I am away at the moment in Fiji with Open Heart International. The organization has been traveling overseas to many countries providing services including cardiac surgery, burns and women’s health. This is my first trip with the team and it has been a really incredible time.
One of the things I’ve found myself saying a lot is ‘we don’t do that at home!’. We don’t have mice and geckos on the ward, we don’t reuse items that are meant to be disposable (like oxygen masks and nasal prongs and plastic gowns). Our parents sleep on a rollout bed with linen next to their kids in hospital at home. Here, they sleep on a hard wooden bench about 4ft long. There’s been a lot of things that we do not do nor do we see at home.
The local villagers did an ask around and came to visit the children and their families I the ward after their open heart surgery. They gave each family $250 (Fijian) to help while their child is sick. We don’t do that at home.
The local blood bank has a bus that is run by an ex-pat volunteer. When the locals donate blood, they test them for a wide range of things including kidney function and HIV for free. People here can’t afford the blood tests so they get it for free for donating blood. We don’t do that at home.
When doctors train here, they earn a very low wage. Partly because they have to pay back the government for their studies. But when they have finally paid that back, the doctors send the bulk of their earnings back to their whole villages. Most of us don’t do that.
We operated on a six year old girl today and her mother left the anesthetic room in tears, worried for her little girl. But her operation went smoothly and she was awake in ICU not long after. Her mother, with tears in her eyes, hugged me so tight. It was all I could do not to cry myself! Some people say thank you at home but that soulful, deep and genuine gratitude. We barely acknowledge each other sometimes. Little or big, thankfulness is something we struggle with at home.
This trip was about changing lives.
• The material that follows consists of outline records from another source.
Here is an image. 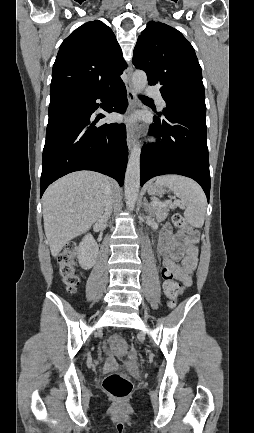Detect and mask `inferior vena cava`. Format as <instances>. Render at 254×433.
Masks as SVG:
<instances>
[{"instance_id": "1", "label": "inferior vena cava", "mask_w": 254, "mask_h": 433, "mask_svg": "<svg viewBox=\"0 0 254 433\" xmlns=\"http://www.w3.org/2000/svg\"><path fill=\"white\" fill-rule=\"evenodd\" d=\"M112 203H113V199H112V190L111 187L109 188V193L107 196V200H106V204H105V212L104 215L102 216L103 220H107L109 218V216L111 215L112 212Z\"/></svg>"}]
</instances>
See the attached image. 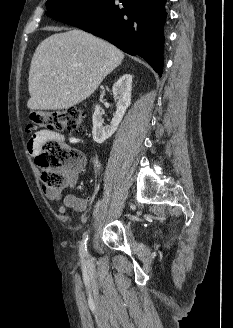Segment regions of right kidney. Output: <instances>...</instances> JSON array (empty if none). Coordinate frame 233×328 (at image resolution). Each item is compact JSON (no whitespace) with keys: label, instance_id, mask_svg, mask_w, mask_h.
Returning <instances> with one entry per match:
<instances>
[{"label":"right kidney","instance_id":"obj_1","mask_svg":"<svg viewBox=\"0 0 233 328\" xmlns=\"http://www.w3.org/2000/svg\"><path fill=\"white\" fill-rule=\"evenodd\" d=\"M131 86H132V75L124 74L117 82L114 83L112 91L116 104V112L111 121V125L104 127L102 113L100 111V106H95V111L92 117L93 121V140L96 143H103L106 139L110 138L113 133L117 130L127 108L131 103Z\"/></svg>","mask_w":233,"mask_h":328}]
</instances>
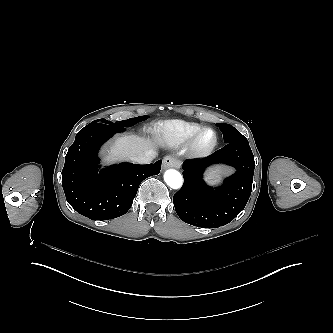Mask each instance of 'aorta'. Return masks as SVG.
Wrapping results in <instances>:
<instances>
[{
	"instance_id": "obj_1",
	"label": "aorta",
	"mask_w": 333,
	"mask_h": 333,
	"mask_svg": "<svg viewBox=\"0 0 333 333\" xmlns=\"http://www.w3.org/2000/svg\"><path fill=\"white\" fill-rule=\"evenodd\" d=\"M164 180L166 184L174 190L181 189L184 183L181 173L174 169H169L165 172Z\"/></svg>"
}]
</instances>
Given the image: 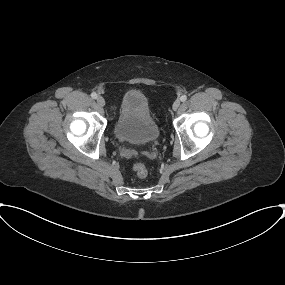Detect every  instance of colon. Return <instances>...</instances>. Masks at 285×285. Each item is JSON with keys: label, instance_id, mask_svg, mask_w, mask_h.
Returning a JSON list of instances; mask_svg holds the SVG:
<instances>
[{"label": "colon", "instance_id": "colon-1", "mask_svg": "<svg viewBox=\"0 0 285 285\" xmlns=\"http://www.w3.org/2000/svg\"><path fill=\"white\" fill-rule=\"evenodd\" d=\"M133 170L136 173V175L140 178H145L148 175V169L147 167L142 163H136L133 166Z\"/></svg>", "mask_w": 285, "mask_h": 285}]
</instances>
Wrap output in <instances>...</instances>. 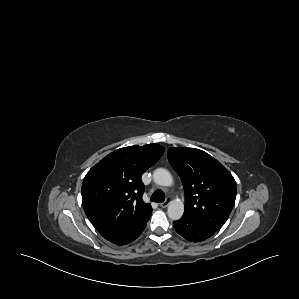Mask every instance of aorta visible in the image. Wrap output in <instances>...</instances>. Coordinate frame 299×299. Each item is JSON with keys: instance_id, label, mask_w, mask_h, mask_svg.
Wrapping results in <instances>:
<instances>
[{"instance_id": "762f6f07", "label": "aorta", "mask_w": 299, "mask_h": 299, "mask_svg": "<svg viewBox=\"0 0 299 299\" xmlns=\"http://www.w3.org/2000/svg\"><path fill=\"white\" fill-rule=\"evenodd\" d=\"M153 180L156 184L161 186H171L173 178L169 171L164 168H157L153 172ZM184 213V204L180 199L172 200L168 205L167 214L172 220H179Z\"/></svg>"}]
</instances>
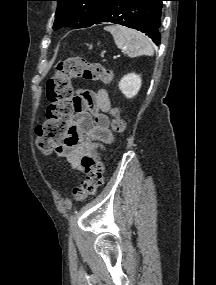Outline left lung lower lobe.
Wrapping results in <instances>:
<instances>
[{"instance_id":"0a47b994","label":"left lung lower lobe","mask_w":216,"mask_h":285,"mask_svg":"<svg viewBox=\"0 0 216 285\" xmlns=\"http://www.w3.org/2000/svg\"><path fill=\"white\" fill-rule=\"evenodd\" d=\"M162 1L165 0H112L92 25L120 24L146 33L159 45Z\"/></svg>"}]
</instances>
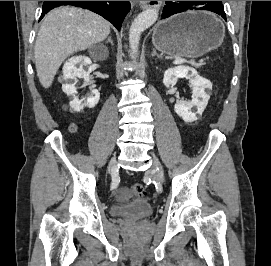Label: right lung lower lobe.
<instances>
[{"label": "right lung lower lobe", "instance_id": "98d812e1", "mask_svg": "<svg viewBox=\"0 0 271 266\" xmlns=\"http://www.w3.org/2000/svg\"><path fill=\"white\" fill-rule=\"evenodd\" d=\"M61 5H73L93 11L110 21L118 30L130 10L129 3L125 1H44L40 20L48 11Z\"/></svg>", "mask_w": 271, "mask_h": 266}]
</instances>
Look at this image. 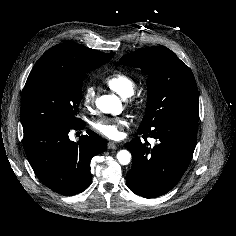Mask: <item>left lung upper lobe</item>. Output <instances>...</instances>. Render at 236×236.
Instances as JSON below:
<instances>
[{"label": "left lung upper lobe", "instance_id": "left-lung-upper-lobe-1", "mask_svg": "<svg viewBox=\"0 0 236 236\" xmlns=\"http://www.w3.org/2000/svg\"><path fill=\"white\" fill-rule=\"evenodd\" d=\"M120 64L148 74L146 114L138 128L151 129L170 119L198 121V89L192 71L166 47H147L124 55Z\"/></svg>", "mask_w": 236, "mask_h": 236}]
</instances>
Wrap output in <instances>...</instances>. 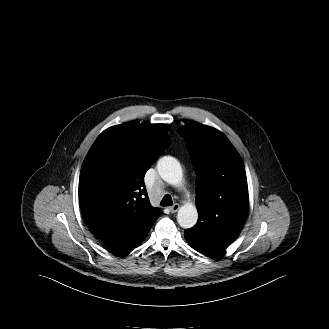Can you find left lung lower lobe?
I'll use <instances>...</instances> for the list:
<instances>
[{"label": "left lung lower lobe", "instance_id": "obj_1", "mask_svg": "<svg viewBox=\"0 0 329 329\" xmlns=\"http://www.w3.org/2000/svg\"><path fill=\"white\" fill-rule=\"evenodd\" d=\"M241 229L232 228L225 229L216 238L212 240H203L195 237L190 230H186L184 233L187 243L195 250L207 255L209 257L214 256L224 250L231 242H233L239 235Z\"/></svg>", "mask_w": 329, "mask_h": 329}]
</instances>
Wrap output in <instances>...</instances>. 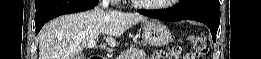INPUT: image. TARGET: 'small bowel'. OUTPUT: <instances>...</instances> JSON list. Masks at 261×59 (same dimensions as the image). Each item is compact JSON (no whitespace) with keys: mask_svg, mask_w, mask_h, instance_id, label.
I'll return each mask as SVG.
<instances>
[{"mask_svg":"<svg viewBox=\"0 0 261 59\" xmlns=\"http://www.w3.org/2000/svg\"><path fill=\"white\" fill-rule=\"evenodd\" d=\"M192 56L194 57L193 54H186L184 56V58L185 59H194V58H191ZM165 58H171V57H169L168 54L162 50L158 51L154 56V59H165Z\"/></svg>","mask_w":261,"mask_h":59,"instance_id":"c3829d8e","label":"small bowel"}]
</instances>
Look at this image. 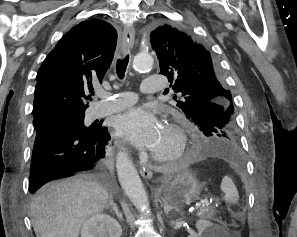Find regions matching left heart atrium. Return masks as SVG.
<instances>
[{
	"mask_svg": "<svg viewBox=\"0 0 297 237\" xmlns=\"http://www.w3.org/2000/svg\"><path fill=\"white\" fill-rule=\"evenodd\" d=\"M163 124L157 115L143 107L132 108L115 119L116 132L134 146L152 151L157 145Z\"/></svg>",
	"mask_w": 297,
	"mask_h": 237,
	"instance_id": "obj_1",
	"label": "left heart atrium"
}]
</instances>
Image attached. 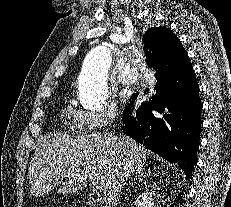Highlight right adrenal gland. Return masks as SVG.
<instances>
[{
    "label": "right adrenal gland",
    "instance_id": "1",
    "mask_svg": "<svg viewBox=\"0 0 231 207\" xmlns=\"http://www.w3.org/2000/svg\"><path fill=\"white\" fill-rule=\"evenodd\" d=\"M143 170H144V168H143V166H142V167H140V168L133 174V175H134V178H133L132 182L130 183V186L128 187L127 190H130L131 187H133V185L136 184V180H137L138 178L140 179V177H145V175H144V173H143Z\"/></svg>",
    "mask_w": 231,
    "mask_h": 207
}]
</instances>
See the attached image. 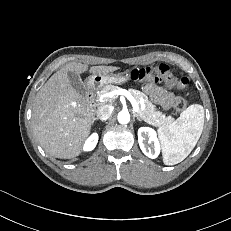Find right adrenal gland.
Segmentation results:
<instances>
[{
    "instance_id": "right-adrenal-gland-1",
    "label": "right adrenal gland",
    "mask_w": 231,
    "mask_h": 231,
    "mask_svg": "<svg viewBox=\"0 0 231 231\" xmlns=\"http://www.w3.org/2000/svg\"><path fill=\"white\" fill-rule=\"evenodd\" d=\"M96 120H98V118H94L93 121H92V123H94Z\"/></svg>"
}]
</instances>
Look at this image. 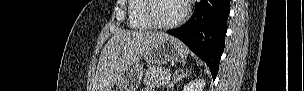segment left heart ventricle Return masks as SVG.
<instances>
[{"instance_id": "1", "label": "left heart ventricle", "mask_w": 304, "mask_h": 91, "mask_svg": "<svg viewBox=\"0 0 304 91\" xmlns=\"http://www.w3.org/2000/svg\"><path fill=\"white\" fill-rule=\"evenodd\" d=\"M182 11L183 5L180 0H156L153 3V15L161 23L174 21Z\"/></svg>"}]
</instances>
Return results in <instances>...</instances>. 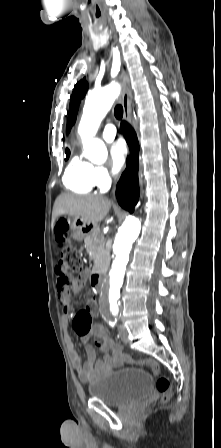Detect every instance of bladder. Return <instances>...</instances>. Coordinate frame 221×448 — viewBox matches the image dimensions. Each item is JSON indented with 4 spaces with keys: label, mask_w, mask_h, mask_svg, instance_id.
I'll list each match as a JSON object with an SVG mask.
<instances>
[{
    "label": "bladder",
    "mask_w": 221,
    "mask_h": 448,
    "mask_svg": "<svg viewBox=\"0 0 221 448\" xmlns=\"http://www.w3.org/2000/svg\"><path fill=\"white\" fill-rule=\"evenodd\" d=\"M153 390V378L143 369L120 367L99 376L88 385L92 399L112 407H121L145 399Z\"/></svg>",
    "instance_id": "obj_1"
}]
</instances>
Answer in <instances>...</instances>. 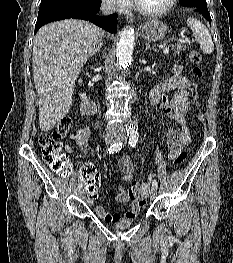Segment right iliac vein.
I'll return each instance as SVG.
<instances>
[{"label":"right iliac vein","mask_w":233,"mask_h":263,"mask_svg":"<svg viewBox=\"0 0 233 263\" xmlns=\"http://www.w3.org/2000/svg\"><path fill=\"white\" fill-rule=\"evenodd\" d=\"M118 140H119V138L115 134H108L105 138V141L107 144H112L114 142H117ZM79 195H80V197H84L85 196V190L80 189Z\"/></svg>","instance_id":"obj_1"}]
</instances>
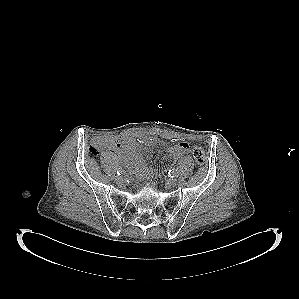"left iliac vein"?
I'll use <instances>...</instances> for the list:
<instances>
[{
	"mask_svg": "<svg viewBox=\"0 0 299 299\" xmlns=\"http://www.w3.org/2000/svg\"><path fill=\"white\" fill-rule=\"evenodd\" d=\"M177 179L176 178H170L167 180L166 184L168 187H175L177 185Z\"/></svg>",
	"mask_w": 299,
	"mask_h": 299,
	"instance_id": "obj_1",
	"label": "left iliac vein"
}]
</instances>
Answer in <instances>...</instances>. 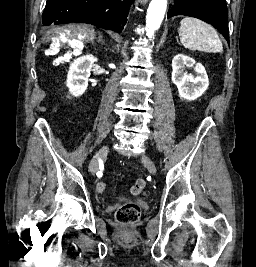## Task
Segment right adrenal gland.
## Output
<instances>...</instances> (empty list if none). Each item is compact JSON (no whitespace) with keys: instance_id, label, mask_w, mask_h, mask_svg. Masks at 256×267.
Returning a JSON list of instances; mask_svg holds the SVG:
<instances>
[{"instance_id":"right-adrenal-gland-1","label":"right adrenal gland","mask_w":256,"mask_h":267,"mask_svg":"<svg viewBox=\"0 0 256 267\" xmlns=\"http://www.w3.org/2000/svg\"><path fill=\"white\" fill-rule=\"evenodd\" d=\"M99 42H103L102 38H101V40H99Z\"/></svg>"}]
</instances>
Operating on men, women and children who will now hopefully go on to lead productive lives in their community, who will grow up big and strong, or who will see their own kids grow up. But really, they change us too. They make us feel the warmth of the local welcoming and gratitude and we will take that back home. Maybe it will be some small thing that we will show gratitude to somebody else for, like the guy who makes your morning coffee. Or maybe something big like your surgeon. But no doubt about it, there’s a lot of things I’ve seen in this little country that we don’t do at home. But boy do I wish we did.